In employing automated ML model development techniques, users may not need to be domain experts in fields such as fraud or OCR. This contrasts to traditional methods of model development that rely on human data analysis, visualization, and imputation for feature exploration and feature engineering. Additionally, users may not need to be experts in particular model types, such as gradient boosting models and neural network models.
In disclosed embodiments, a genetic algorithm may search the supervised learning classification problem space with various model choices and feature engineering. Feature engineering may employ n-type feature combinations, scaling, or normalization, as well as feature convolutions. These automated model development techniques can yield lift in pre-trained model accuracy, optimized hyperparameter tuning, and optimized architecture selection. Techniques of the disclosure can develop pre-trained models that can generate code for deployment of production models. In an embodiment, the heuristic operational network generates materialized code for model development. The materialized code may be executed during iterative operation of the heuristic operational network from a command line using a limited codebase.

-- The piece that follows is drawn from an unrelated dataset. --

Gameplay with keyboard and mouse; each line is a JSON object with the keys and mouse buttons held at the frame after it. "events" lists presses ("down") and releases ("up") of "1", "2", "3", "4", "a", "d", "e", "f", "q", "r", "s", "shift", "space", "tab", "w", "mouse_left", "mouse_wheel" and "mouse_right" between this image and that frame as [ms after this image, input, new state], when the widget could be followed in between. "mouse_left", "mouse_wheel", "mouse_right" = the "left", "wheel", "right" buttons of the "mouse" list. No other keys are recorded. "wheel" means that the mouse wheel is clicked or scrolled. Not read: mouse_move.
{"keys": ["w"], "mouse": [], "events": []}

FIG. 1 illustrates various components of a system 100 for an automated ML model development framework, in accordance with an embodiment. The system 100 provides a non-limiting example of a computer system having various components that can be utilized to analyze an input data set and execute an automated ML model development framework.
The system 100 may include an analytics server 141 and a database 142 (collectively automated ML development system 140), webserver 120, database 130, user-computing device 110, and administrator computing device 160. These components may communicate with each other over a network 150. The network 150 may include, but is not limited to, private or public local area networks, wireless local area networks, metropolitan area networks, wide-area networks, and the Internet. The network 150 may further include both wired and wireless communications according to one or more standards via one or more transport mediums. Communication over the network 150 is in accordance with various communication protocols such as transmission control protocol and internet protocol, user datagram protocol, and Institute of Electrical and Electronics Engineers communication protocols. The network 150 may further include wireless communications according to Bluetooth specification sets, or another standard or proprietary wireless communication protocol. The network 150 may further include communications over a cellular network, including, for example, a global system for mobile communications, code division multiple access, and enhanced data for global evolution network.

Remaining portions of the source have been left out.